VASO's contribution is more fundamental. The idea of using formal verification counterexamples as optimization feedback for skill learning is, to my knowledge, genuinely new. Previous work has either used formal methods to verify one-off plans (useful but doesn't improve the underlying skills) or used execution feedback to improve skills (doesn't provide formal guarantees). Closing this loop is a real contribution.
Key points worth highlighting:
Both papers acknowledge that "it worked in testing" is insufficient evidence for robot safety
PerceptTwin takes an empirical approach (simulate and test), while VASO takes a formal approach (prove correctness mathematically)
Neither approach fully solves the sim-to-real or model-to-reality gap
Both show substantial improvements over baseline approaches (39% and 97.2% respectively)
Neither paper's abstract specifies the full range of tasks tested, which makes it hard to assess generalization
The PerceptTwin paper mentions resistance to "harmful black-box prompting attacks," which suggests security considerations are entering the robot planning literature
What strikes me about these papers appearing in the same week is that they represent two different philosophical approaches to the same problem, and I'm not sure either one is sufficient on its own.

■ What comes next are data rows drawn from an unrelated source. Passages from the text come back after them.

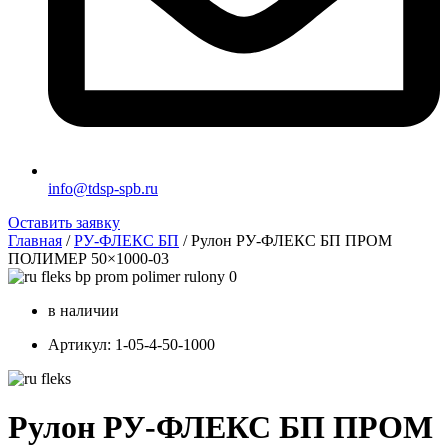
info@tdsp-spb.ru
Оставить заявку
Главная
/
РУ-ФЛЕКС БП
/ Рулон РУ-ФЛЕКС БП ПРОМ
ПОЛИМЕР 50×1000-03
в наличии
Артикул: 1-05-4-50-1000
Рулон РУ-ФЛЕКС БП ПРОМ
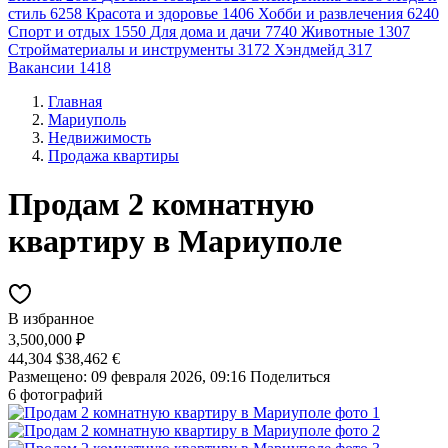
стиль
6258
Красота и здоровье
1406
Хобби и развлечения
6240
Спорт и отдых
1550
Для дома и дачи
7740
Животные
1307
Стройматериалы и инструменты
3172
Хэндмейд
317
Вакансии
1418
Главная
Мариуполь
Недвижимость
Продажа квартиры
Продам 2 комнатную
квартиру в Мариуполе
В избранное
3,500,000 ₽
44,304 $
38,462 €
Размещено: 09 февраля 2026, 09:16
Поделиться
6 фотографий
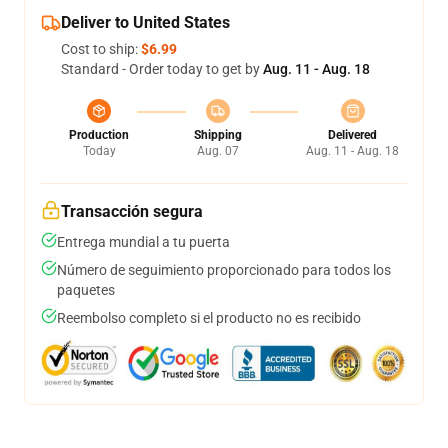
Deliver to United States
Cost to ship:
$6.99
Standard - Order today to get by
Aug. 11 - Aug. 18
Production
Shipping
Delivered
Today
Aug. 07
Aug. 11 - Aug. 18
Transacción segura
Entrega mundial a tu puerta
Número de seguimiento proporcionado para todos los
paquetes
Reembolso completo si el producto no es recibido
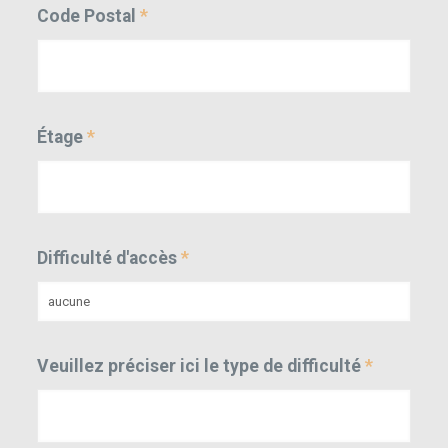
Code Postal
*
Étage
*
Difficulté d'accès
*
Veuillez préciser ici le type de difficulté
*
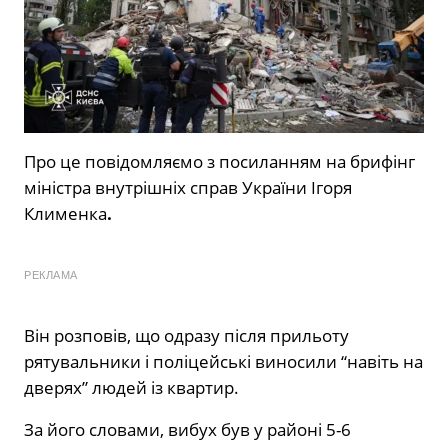
Про це повідомляємо з посиланням на брифінг
міністра внутрішніх справ України Ігоря
Клименка
.
РЕКЛАМА
Він розповів, що одразу після прильоту
рятувальники і поліцейські виносили “навіть на
дверях” людей із квартир.
За його словами, вибух був у районі 5-6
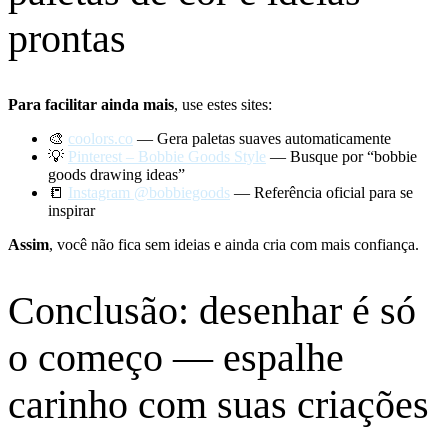
prontas
Para facilitar ainda mais
, use estes sites:
🎨
coolors.co
— Gera paletas suaves automaticamente
💡
Pinterest – Bobbie Goods Style
— Busque por “bobbie
goods drawing ideas”
📒
Instagram @bobbiegoods
— Referência oficial para se
inspirar
Assim
, você não fica sem ideias e ainda cria com mais confiança.
Conclusão: desenhar é só
o começo — espalhe
carinho com suas criações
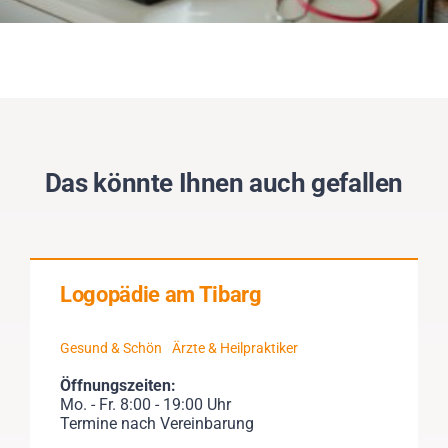
Das könnte Ihnen auch gefallen
Logopädie am Tibarg
Gesund & Schön
Ärzte & Heilpraktiker
Öffnungszeiten:
Mo. - Fr. 8:00 - 19:00 Uhr
Termine nach Vereinbarung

The empirical approach (PerceptTwin) is more flexible. You don't need to formally specify every safety requirement; you just simulate and see what happens. But it can only test the scenarios you think to test. The formal approach (VASO) is more rigorous. If the proof goes through, you have mathematical certainty. But you can only prove properties you can formalize, and physical reality has a way of including properties you didn't think to formalize.
Actually, the research shows that the field seems to be converging on a recognition that verification is the bottleneck. We've gotten remarkably good at generating robot behaviors. What we haven't gotten good at is knowing when to trust them. These papers are both attempts to address that gap, and I expect we'll see many more.

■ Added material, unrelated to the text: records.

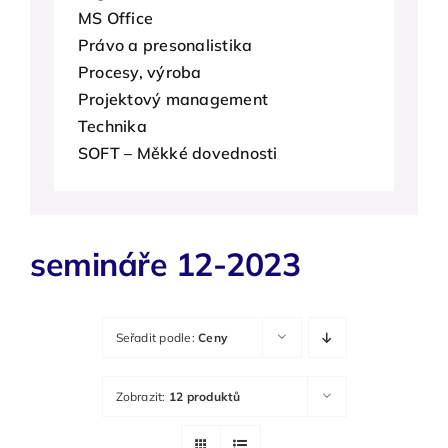
MS Office
O nás
Právo a presonalistika
Procesy, výroba
Kontakty
Projektový management
Technika
SOFT – Měkké dovednosti
semináře 12-2023
Seřadit podle:
Ceny
Zobrazit:
12 produktů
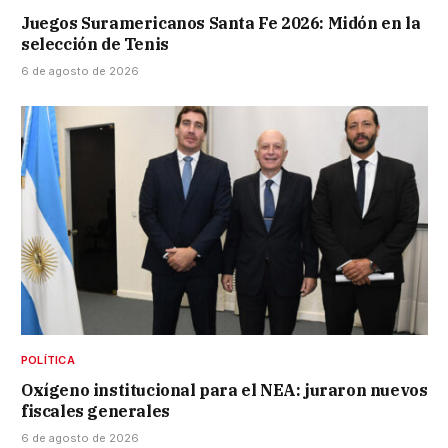
Juegos Suramericanos Santa Fe 2026: Midón en la
selección de Tenis
6 de agosto de 2026
POLÍTICA
Oxígeno institucional para el NEA: juraron nuevos
fiscales generales
6 de agosto de 2026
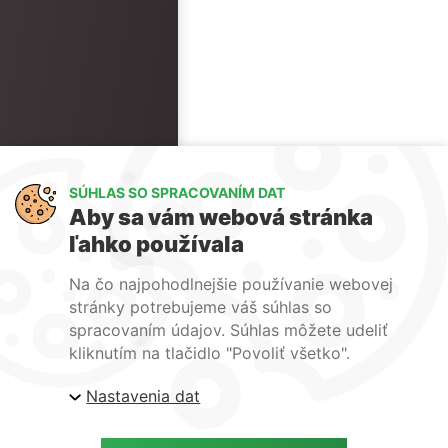
SÚHLAS SO SPRACOVANÍM DAT
Aby sa vám webová stránka
ľahko používala
Na čo najpohodlnejšie používanie webovej
stránky potrebujeme váš súhlas so
spracovaním údajov. Súhlas môžete udeliť
kliknutím na tlačidlo "Povoliť všetko".
Nastavenia dat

One thing remains unclear: how these approaches will scale to more complex, longer-horizon tasks. The experiments described involve ground robots and quadcopters on what appear to be relatively constrained tasks. Humanoid robots doing household chores, or surgical robots, or robots working alongside humans in factories present verification challenges of a different order. The sample sizes in both papers appear small (VASO explicitly mentions "fewer than 100 optimization samples," which is good for efficiency but tells us little about robustness), and neither has been replicated yet by independent teams.
I'll be watching to see whether these approaches can be combined. A system that uses formal verification where possible and falls back to simulation-based testing where formal specifications are impractical might get you closer to actual safety guarantees. But that's speculation on my part.
For now, I think the most important takeaway is that the research community is taking verification seriously. For too long, the attitude toward LLM-generated robot plans has been something like "ship it and see what happens." These papers suggest that attitude is changing. Whether the specific approaches they propose will prove sufficient is, well, too early to say. But the fact that we're asking the question seriously is progress.